Dans la version qu’en donne Hobbes au xviie siècle, ce sont les deux pans du monopole étatique de la violence physique et symbolique légitime. L’amendement de Bourdieu à la formule de Weber invite à considérer la violence symbolique inhérente au système de domination qui contraint les sujets à reconnaître, tout en la méconnaissant, la légitimité de leur propre assujettissement : ce qui fait écho, chez Hobbes, au chantage par la peur qui extorque aux sujets le consentement à leur propre domination.

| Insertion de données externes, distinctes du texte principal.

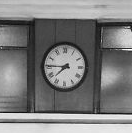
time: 7:45
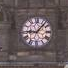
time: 9:07
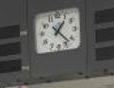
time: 1:22
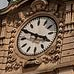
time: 3:50
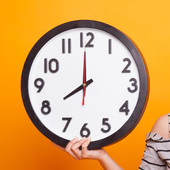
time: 7:59
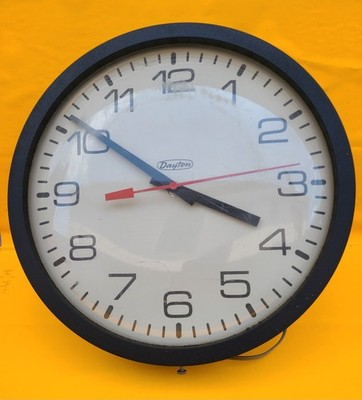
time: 3:50
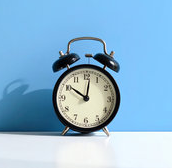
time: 10:01
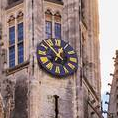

Car, n’en déplaise à Foucault, il s’agit bien d’un système de domination des sujets apeurés et infantilisés par le maître, le Lord Protector, qui les contraint à obéir par la peur ou la persuasion sans avoir, la plupart du temps, à user de force et/ou de violence (pro vi et violencia) pour s’imposer.

*
Notes

[1] Leviathan, chap. XX, p. 255.
[2] Chap. 29, p. 371-372 ; trad. fr. p. 351-352.
[3] Chap. 29, p. 369-370 ; trad. fr. p. 348-349.
[4] Chap. 29, p. 363 ; trad. fr. p. 343.
[5] Chap. 10, p. 150 ; trad. fr. p. 207.
[6] Chap. 13, p. 188 ; trad. fr. p. 126.
[7] Chap. 13, p. 185 ; trad. fr. p. 123-124.
[8] Chap. 13, p. 186-187 ; trad. fr. p. 125-126.
[9] Chap. 8, p. 139 ; trad. fr. p. 69.
[10] Chap. 11, p. 161 vs lat. p. 50 ; trad. fr. p. 96.
[11] Chap. 8, p. 139-140 ; trad. fr. p. 70.
[12] Chap. 18, p. 239 ; trad. fr. p. 191.
[13] Chap. 8, p. 140 ; trad. fr. p. 70.

[14] Chap. 8, p. 139-140 vs lat. p. 37-38 ; trad. fr. p. 69-70. Si les deux versions du texte usent de l’italique, l’anglais met en majuscule les termes définis par Hobbes. Ma traduction rétablit les mots en majuscule et introduit parfois la version latine, en s’aidant des notes de Fr. Tricaud et en s’inspirant librement de sa traduction et de celle de Philippe Folliot (disponible en ligne).

[15] Chap. 8, p. 141 ; trad. fr. p. 71.
[16] Cf. chap. 13, p. 187 ; trad. fr. p. 125.
[17] Chap. 18, p. 238-239 ; trad. fr. p. 190-191.
[18] Chap. 15, p. 207 ; trad. fr. p. 150.
[19] Chap. 21, p. 265 ; trad. fr. p. 225.
[20] Chap. 17, p. 228 ; ; trad. fr. p. 178.
[21] Chap. 20, p. 256 ; trad. fr. p. 214.

[22] Cf. Michel Foucault, « Il faut défendre la société » (cours au Collège de France 1976), EHESS/Gallimard/Seuil, 1997, p. 83 & p. 96.

[23] Léviathan, chap. 18, p. 235 ; trad. fr. p. 187.
[24] Chap. 18, p. 231 ; trad. fr. p. 182.